▶ **Exercise brief**
Your reply should reproduce each entry exactly and contain no pictures.

▶ **Task inputs**
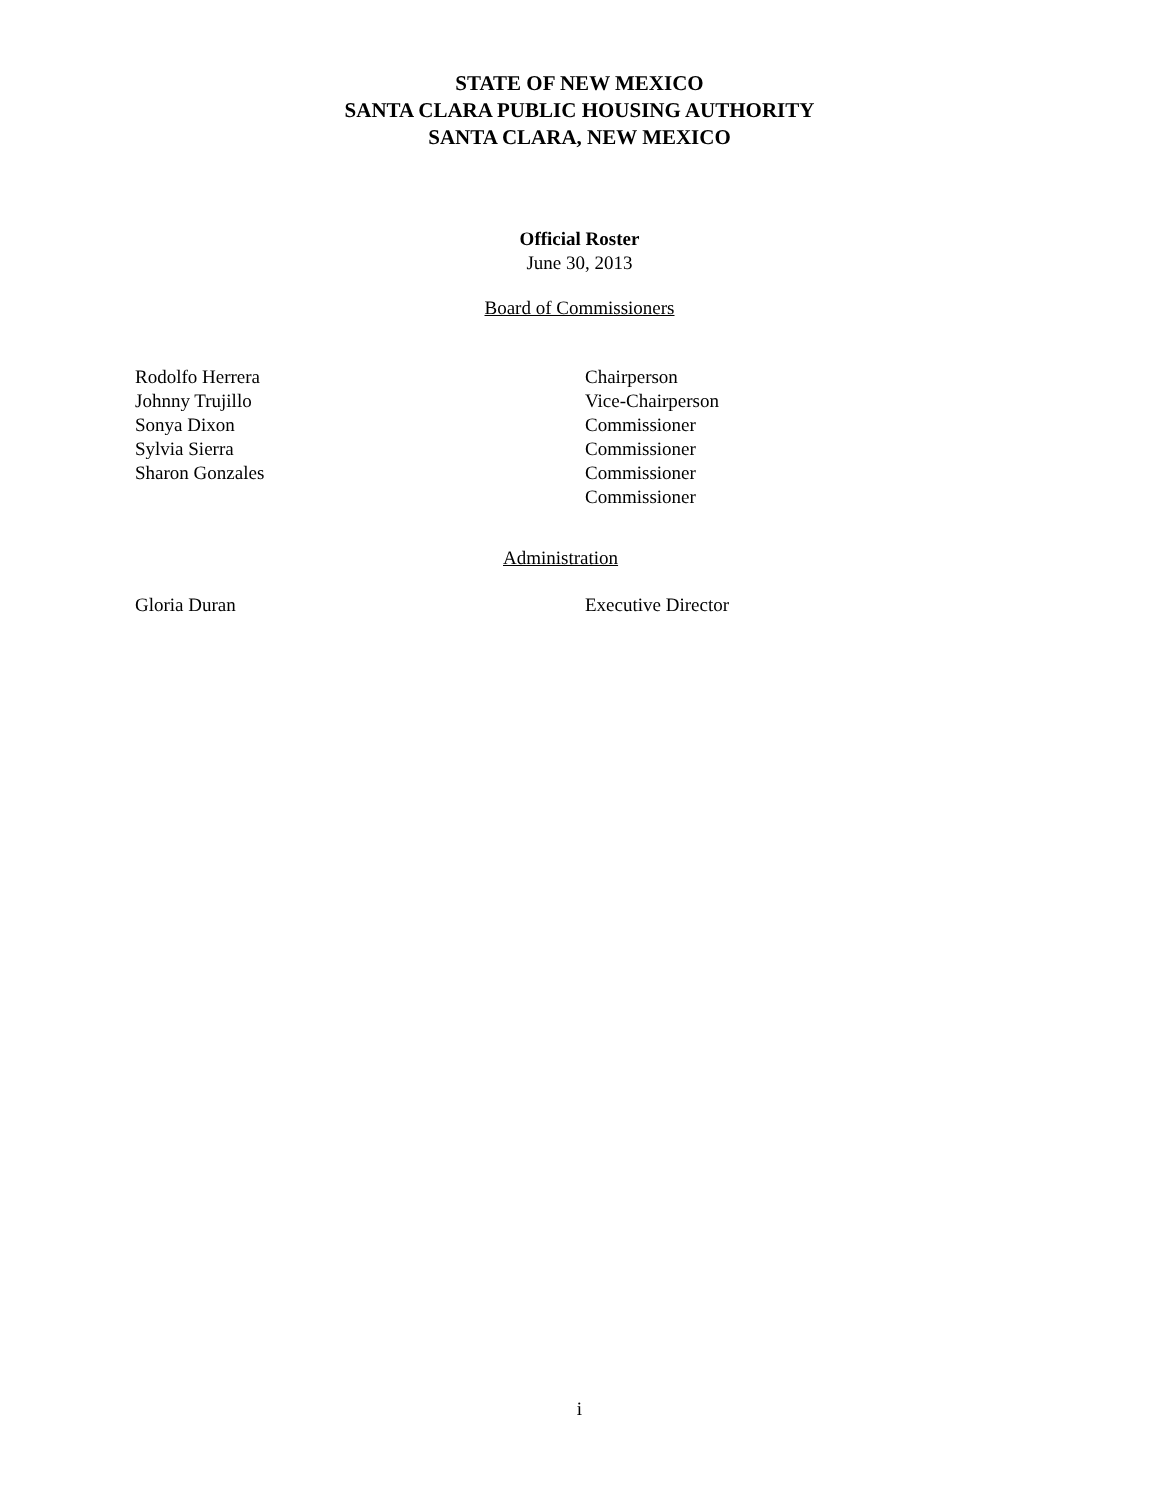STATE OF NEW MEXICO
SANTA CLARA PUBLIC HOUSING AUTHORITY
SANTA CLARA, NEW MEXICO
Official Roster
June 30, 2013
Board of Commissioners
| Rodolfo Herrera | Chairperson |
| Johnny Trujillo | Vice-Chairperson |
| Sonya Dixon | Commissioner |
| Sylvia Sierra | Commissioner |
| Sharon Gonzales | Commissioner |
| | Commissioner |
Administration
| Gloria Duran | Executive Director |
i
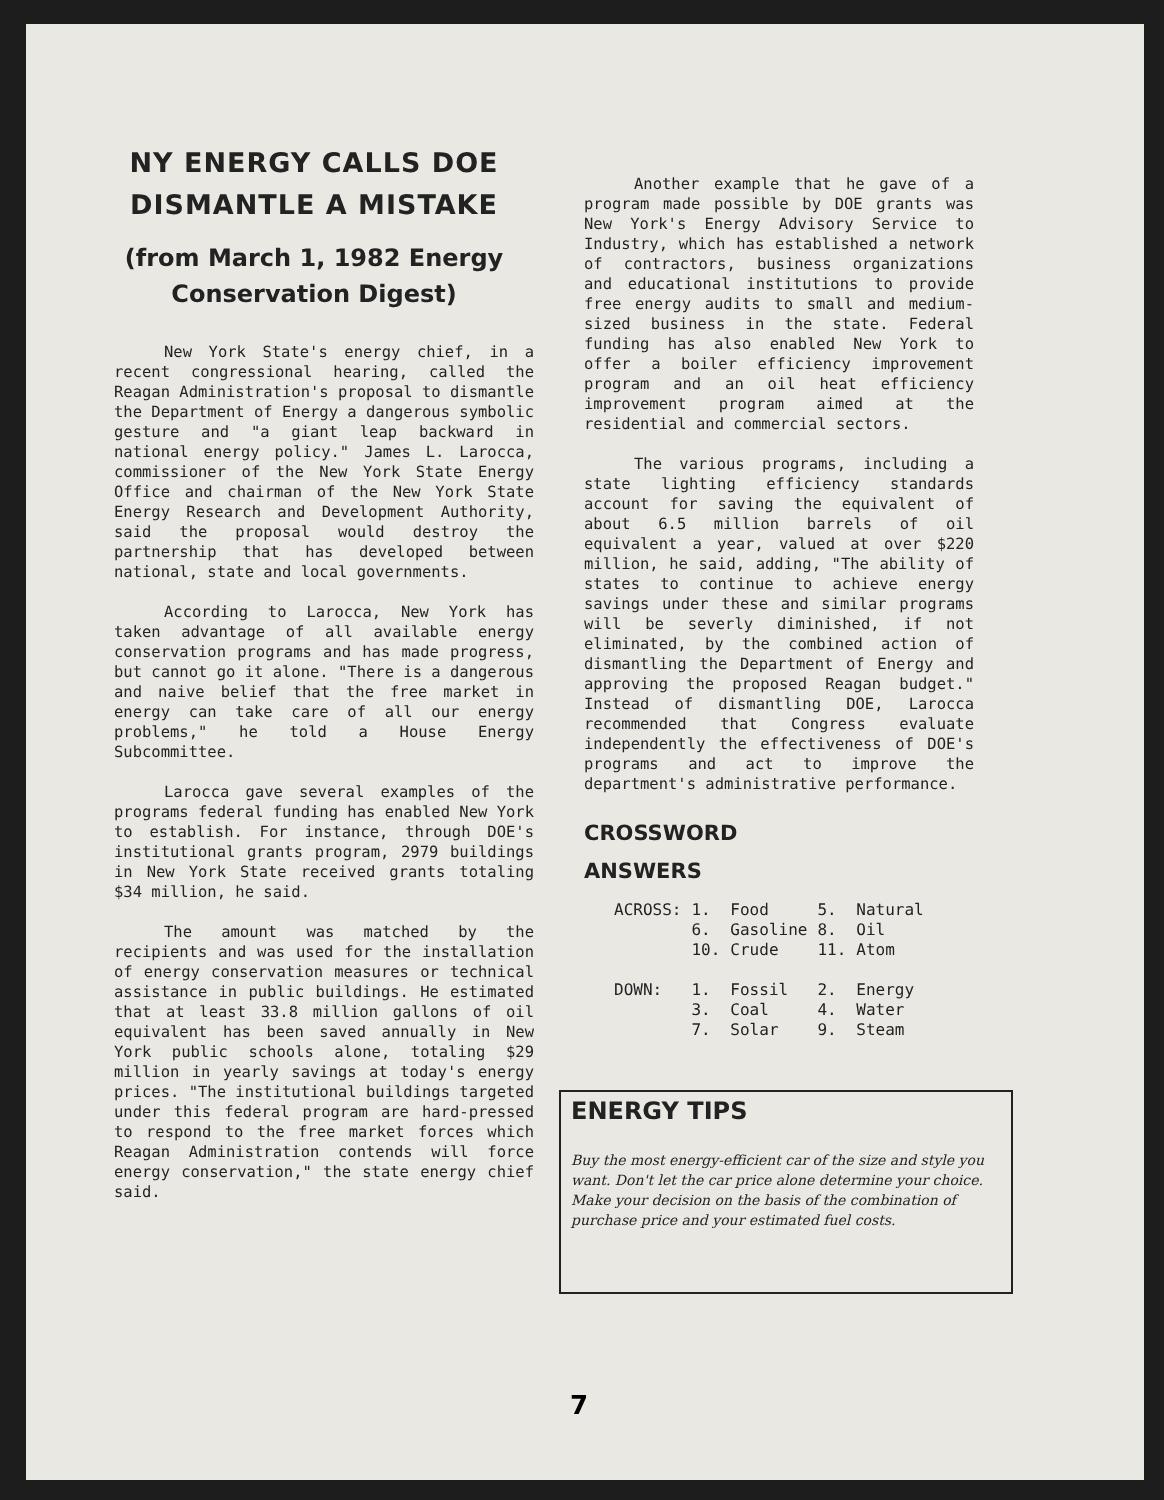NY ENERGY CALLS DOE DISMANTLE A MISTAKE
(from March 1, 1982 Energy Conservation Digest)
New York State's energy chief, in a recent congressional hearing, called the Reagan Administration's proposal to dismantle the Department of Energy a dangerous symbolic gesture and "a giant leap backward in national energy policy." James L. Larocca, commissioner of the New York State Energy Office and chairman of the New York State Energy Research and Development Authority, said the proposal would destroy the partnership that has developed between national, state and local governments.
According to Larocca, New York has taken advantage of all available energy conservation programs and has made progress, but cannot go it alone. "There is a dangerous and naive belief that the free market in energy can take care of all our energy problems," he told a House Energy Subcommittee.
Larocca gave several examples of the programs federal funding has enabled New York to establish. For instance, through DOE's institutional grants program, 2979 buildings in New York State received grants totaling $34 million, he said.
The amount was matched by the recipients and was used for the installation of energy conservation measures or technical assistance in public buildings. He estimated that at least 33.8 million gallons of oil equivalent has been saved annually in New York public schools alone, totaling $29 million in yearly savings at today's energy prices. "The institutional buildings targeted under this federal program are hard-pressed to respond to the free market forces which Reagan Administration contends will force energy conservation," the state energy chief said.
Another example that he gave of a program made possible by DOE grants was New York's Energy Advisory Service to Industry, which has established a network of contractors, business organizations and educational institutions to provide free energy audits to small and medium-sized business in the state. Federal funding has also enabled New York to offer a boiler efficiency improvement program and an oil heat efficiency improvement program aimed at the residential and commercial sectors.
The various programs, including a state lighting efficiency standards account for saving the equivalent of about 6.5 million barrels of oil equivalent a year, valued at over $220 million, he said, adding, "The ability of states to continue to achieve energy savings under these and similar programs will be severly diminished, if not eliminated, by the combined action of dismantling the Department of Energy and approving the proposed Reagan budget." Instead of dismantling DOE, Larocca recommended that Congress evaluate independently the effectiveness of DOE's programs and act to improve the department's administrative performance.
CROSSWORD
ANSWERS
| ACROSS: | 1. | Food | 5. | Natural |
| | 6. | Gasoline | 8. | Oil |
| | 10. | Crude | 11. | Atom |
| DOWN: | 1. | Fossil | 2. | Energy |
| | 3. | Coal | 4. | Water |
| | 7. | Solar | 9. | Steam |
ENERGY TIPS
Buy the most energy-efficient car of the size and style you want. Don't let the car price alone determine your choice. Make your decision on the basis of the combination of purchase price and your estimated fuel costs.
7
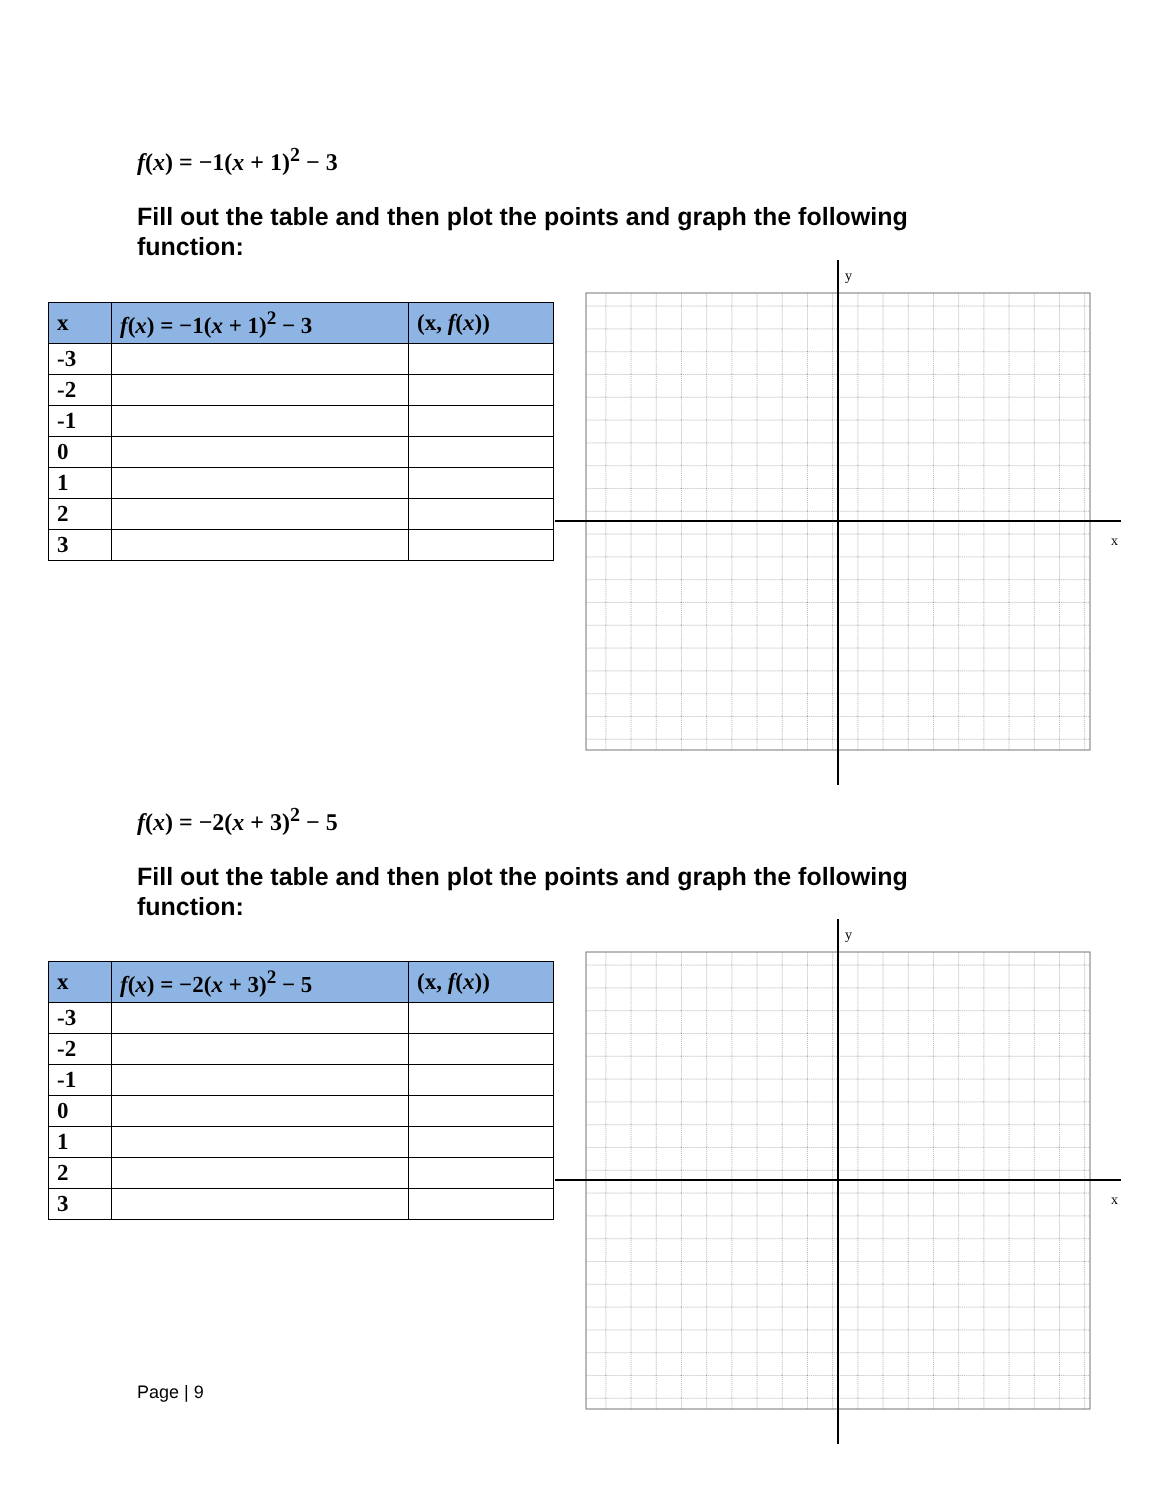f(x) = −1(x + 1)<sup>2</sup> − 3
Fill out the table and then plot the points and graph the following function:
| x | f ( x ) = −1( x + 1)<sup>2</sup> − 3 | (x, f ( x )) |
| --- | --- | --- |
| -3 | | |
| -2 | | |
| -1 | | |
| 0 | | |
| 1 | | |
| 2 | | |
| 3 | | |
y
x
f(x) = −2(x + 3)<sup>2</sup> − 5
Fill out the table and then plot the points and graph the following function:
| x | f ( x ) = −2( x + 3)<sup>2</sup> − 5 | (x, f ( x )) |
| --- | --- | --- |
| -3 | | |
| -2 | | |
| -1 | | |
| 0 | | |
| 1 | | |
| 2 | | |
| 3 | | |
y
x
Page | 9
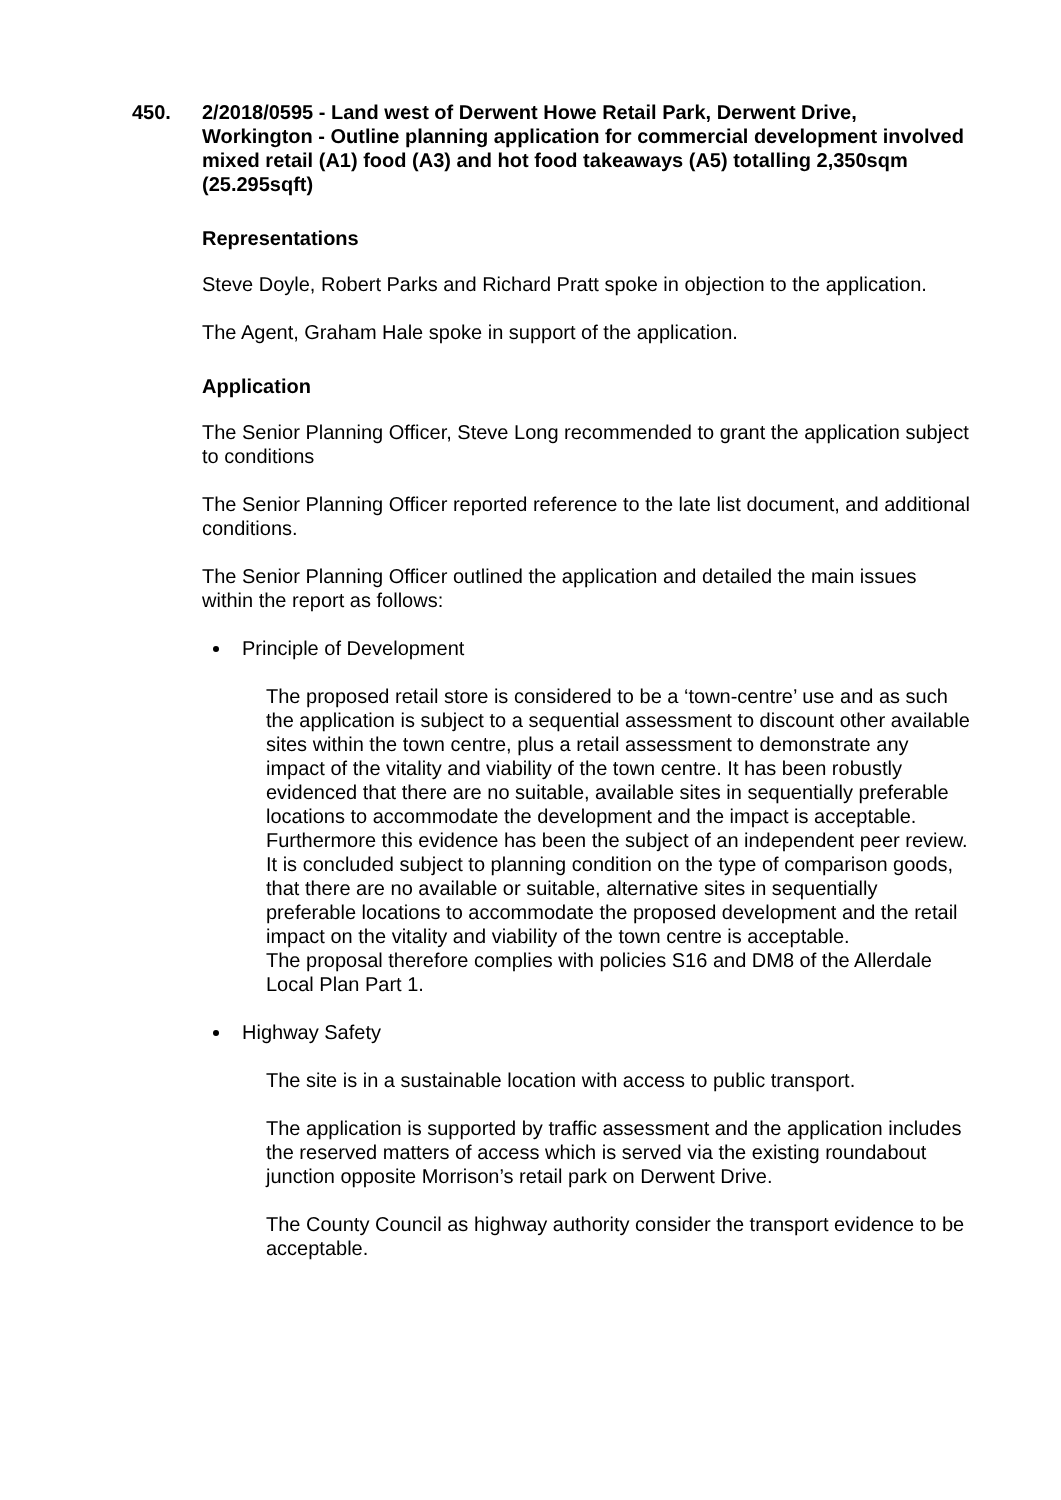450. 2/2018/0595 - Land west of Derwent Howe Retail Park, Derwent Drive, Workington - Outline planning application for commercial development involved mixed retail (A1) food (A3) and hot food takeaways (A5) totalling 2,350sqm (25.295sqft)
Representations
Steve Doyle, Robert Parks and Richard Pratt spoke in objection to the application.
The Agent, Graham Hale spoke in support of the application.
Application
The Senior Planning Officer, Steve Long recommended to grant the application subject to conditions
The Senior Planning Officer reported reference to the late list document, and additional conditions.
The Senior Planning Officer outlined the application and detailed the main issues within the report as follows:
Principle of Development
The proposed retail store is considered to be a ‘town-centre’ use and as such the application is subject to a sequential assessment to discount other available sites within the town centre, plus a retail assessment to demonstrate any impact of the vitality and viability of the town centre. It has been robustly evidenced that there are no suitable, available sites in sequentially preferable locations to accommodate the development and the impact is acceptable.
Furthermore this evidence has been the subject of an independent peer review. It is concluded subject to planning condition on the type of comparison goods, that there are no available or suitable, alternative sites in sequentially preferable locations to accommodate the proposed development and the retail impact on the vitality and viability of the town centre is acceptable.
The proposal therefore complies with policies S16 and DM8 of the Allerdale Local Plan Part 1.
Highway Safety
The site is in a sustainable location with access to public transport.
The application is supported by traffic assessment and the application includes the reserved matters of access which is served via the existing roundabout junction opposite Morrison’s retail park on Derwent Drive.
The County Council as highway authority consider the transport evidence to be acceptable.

▶ **Expected answer**
STATE OF NEW MEXICO
SANTA CLARA PUBLIC HOUSING AUTHORITY
SANTA CLARA, NEW MEXICO
Official Roster
June 30, 2013
Board of Commissioners
| Rodolfo Herrera | Chairperson |
| Johnny Trujillo | Vice-Chairperson |
| Sonya Dixon | Commissioner |
| Sylvia Sierra | Commissioner |
| Sharon Gonzales | Commissioner |
| | Commissioner |
Administration
| Gloria Duran | Executive Director |
i
NY ENERGY CALLS DOE DISMANTLE A MISTAKE
(from March 1, 1982 Energy Conservation Digest)
New York State's energy chief, in a recent congressional hearing, called the Reagan Administration's proposal to dismantle the Department of Energy a dangerous symbolic gesture and "a giant leap backward in national energy policy." James L. Larocca, commissioner of the New York State Energy Office and chairman of the New York State Energy Research and Development Authority, said the proposal would destroy the partnership that has developed between national, state and local governments.
According to Larocca, New York has taken advantage of all available energy conservation programs and has made progress, but cannot go it alone. "There is a dangerous and naive belief that the free market in energy can take care of all our energy problems," he told a House Energy Subcommittee.
Larocca gave several examples of the programs federal funding has enabled New York to establish. For instance, through DOE's institutional grants program, 2979 buildings in New York State received grants totaling $34 million, he said.
The amount was matched by the recipients and was used for the installation of energy conservation measures or technical assistance in public buildings. He estimated that at least 33.8 million gallons of oil equivalent has been saved annually in New York public schools alone, totaling $29 million in yearly savings at today's energy prices. "The institutional buildings targeted under this federal program are hard-pressed to respond to the free market forces which Reagan Administration contends will force energy conservation," the state energy chief said.
Another example that he gave of a program made possible by DOE grants was New York's Energy Advisory Service to Industry, which has established a network of contractors, business organizations and educational institutions to provide free energy audits to small and medium-sized business in the state. Federal funding has also enabled New York to offer a boiler efficiency improvement program and an oil heat efficiency improvement program aimed at the residential and commercial sectors.
The various programs, including a state lighting efficiency standards account for saving the equivalent of about 6.5 million barrels of oil equivalent a year, valued at over $220 million, he said, adding, "The ability of states to continue to achieve energy savings under these and similar programs will be severly diminished, if not eliminated, by the combined action of dismantling the Department of Energy and approving the proposed Reagan budget." Instead of dismantling DOE, Larocca recommended that Congress evaluate independently the effectiveness of DOE's programs and act to improve the department's administrative performance.
CROSSWORD
ANSWERS
| ACROSS: | 1. | Food | 5. | Natural |
| | 6. | Gasoline | 8. | Oil |
| | 10. | Crude | 11. | Atom |
| DOWN: | 1. | Fossil | 2. | Energy |
| | 3. | Coal | 4. | Water |
| | 7. | Solar | 9. | Steam |
ENERGY TIPS
Buy the most energy-efficient car of the size and style you want. Don't let the car price alone determine your choice. Make your decision on the basis of the combination of purchase price and your estimated fuel costs.
7
f(x) = −1(x + 1)<sup>2</sup> − 3
Fill out the table and then plot the points and graph the following function:
| x | f ( x ) = −1( x + 1)<sup>2</sup> − 3 | (x, f ( x )) |
| --- | --- | --- |
| -3 | | |
| -2 | | |
| -1 | | |
| 0 | | |
| 1 | | |
| 2 | | |
| 3 | | |
y
x
f(x) = −2(x + 3)<sup>2</sup> − 5
Fill out the table and then plot the points and graph the following function:
| x | f ( x ) = −2( x + 3)<sup>2</sup> − 5 | (x, f ( x )) |
| --- | --- | --- |
| -3 | | |
| -2 | | |
| -1 | | |
| 0 | | |
| 1 | | |
| 2 | | |
| 3 | | |
y
x
Page | 9
450. 2/2018/0595 - Land west of Derwent Howe Retail Park, Derwent Drive, Workington - Outline planning application for commercial development involved mixed retail (A1) food (A3) and hot food takeaways (A5) totalling 2,350sqm (25.295sqft)
Representations
Steve Doyle, Robert Parks and Richard Pratt spoke in objection to the application.
The Agent, Graham Hale spoke in support of the application.
Application
The Senior Planning Officer, Steve Long recommended to grant the application subject to conditions
The Senior Planning Officer reported reference to the late list document, and additional conditions.
The Senior Planning Officer outlined the application and detailed the main issues within the report as follows:
Principle of Development
The proposed retail store is considered to be a ‘town-centre’ use and as such the application is subject to a sequential assessment to discount other available sites within the town centre, plus a retail assessment to demonstrate any impact of the vitality and viability of the town centre. It has been robustly evidenced that there are no suitable, available sites in sequentially preferable locations to accommodate the development and the impact is acceptable.
Furthermore this evidence has been the subject of an independent peer review. It is concluded subject to planning condition on the type of comparison goods, that there are no available or suitable, alternative sites in sequentially preferable locations to accommodate the proposed development and the retail impact on the vitality and viability of the town centre is acceptable.
The proposal therefore complies with policies S16 and DM8 of the Allerdale Local Plan Part 1.
Highway Safety
The site is in a sustainable location with access to public transport.
The application is supported by traffic assessment and the application includes the reserved matters of access which is served via the existing roundabout junction opposite Morrison’s retail park on Derwent Drive.
The County Council as highway authority consider the transport evidence to be acceptable.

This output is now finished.